The evening featured terrific choreography, a range of emotions, and crisp precision in the dancing. Ultimately, the world premiere was the piece I found the least compelling.
The program began with Red by BWD founder Bruce Wood. The piece, set to music by Philip Glass, has tremendous energy, channeled into a simple complexity of biomorphic geometries that might find expression in the dancers moving in the hypnotic, daring corkscrew that opens the piece or later coalescing in a cresting red wave. With athletic control, they leave the ground and return without seeming to.
Snow Playground, in contrast, begins with silence, as snow falls from the stage heights and the METdance company moves in white, light as air and alive as a crystalline flurry of snowflakes. The piece was choreographed by Katarzyna Skarpetowska, who has set work for Alvin Ailey American Dance Theater and Parsons Dance.
Paralyzed by Fear was fraught with emotion. The relationships between characters—Wise Mother, Young Mother, and Daughter, switching places in a trio that captures multiple stages of a primal and tender relationship—evoked longing, holding, loss, sheltering, and the sanctity of ordinary movement in a gorgeously human piece choreographed by Houston-based Courtney D. Jones. It revealed the spare expressiveness of which the METdance company is capable.

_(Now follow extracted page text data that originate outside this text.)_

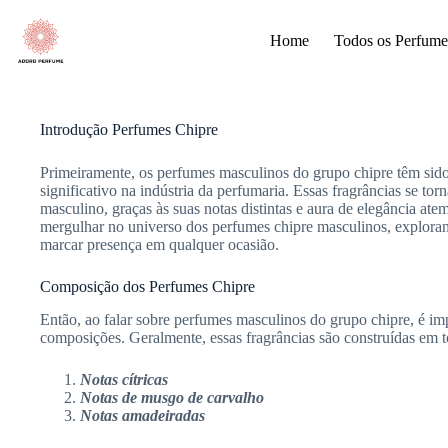
Pular
para
Home
Todos os Perfume
o
conteúdo
Introdução Perfumes Chipre
Primeiramente, os perfumes masculinos do grupo chipre têm sid
significativo na indústria da perfumaria. Essas fragrâncias se to
masculino, graças às suas notas distintas e aura de elegância ate
mergulhar no universo dos perfumes chipre masculinos, exploran
marcar presença em qualquer ocasião.
Composição dos Perfumes Chipre
Então, ao falar sobre perfumes masculinos do grupo chipre, é imp
composições. Geralmente, essas fragrâncias são construídas em to
Notas cítricas
Notas de musgo de carvalho
Notas amadeiradas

The last piece before intermission was the world premiere of the commissioned piece, Following Echoes. It featured four dancers, moving in tight, arm-locked concatenations and unisons punctuated by the fanning of dancers’ blue sequined evening-gowns. While Moore’s piece is a tribute to the late Wood, I found in it little of his skill in punctuating pattern with subtle but brilliant variation: a sameness and synchronicity of movement lost its purpose and direction. A four-person fugue against centrifugal force and gravity showed the dancers’ tight control, but in the overall composition, I found little in the way of depth.
Volver, choreographed by Houston native Mario Zambrano (artist in residence at Harvard) and danced by MET dance, was flirty and audacious, with contagious energy and an ambitious technical range. A sultry, sensual, brilliant duo (danced by Jesus Acosta and Risa D’Souza) was followed later by a beautifully sensitive reunion in which the red dress suspended from the ceiling, evocative of Frida Kahlo’s painting My Dress Hangs There, finds a home and literal embodiment.
Wood’s sassy Lovett! ended the evening with a toe-tapping, cowboy-hat-wearing finale set to songs by Lyle Lovett. The piece plays with the image of Texas, dancers in cowboy shirts, others sashaying high on their tip-toes. It’s a piece whose dazzling displays of footwork and choreography are also interspersed with a delightful break into the waltz step.
Taken as a whole, the evening was an exquisite example of partnership and collaboration. With many formal collaborations, METdance artistic director Marlana Doyle said, it can be, “’Hi, nice to see you.’ And then they’re gone.” She and BWD artistic director Kimi Nikaidoh wanted more. They got it.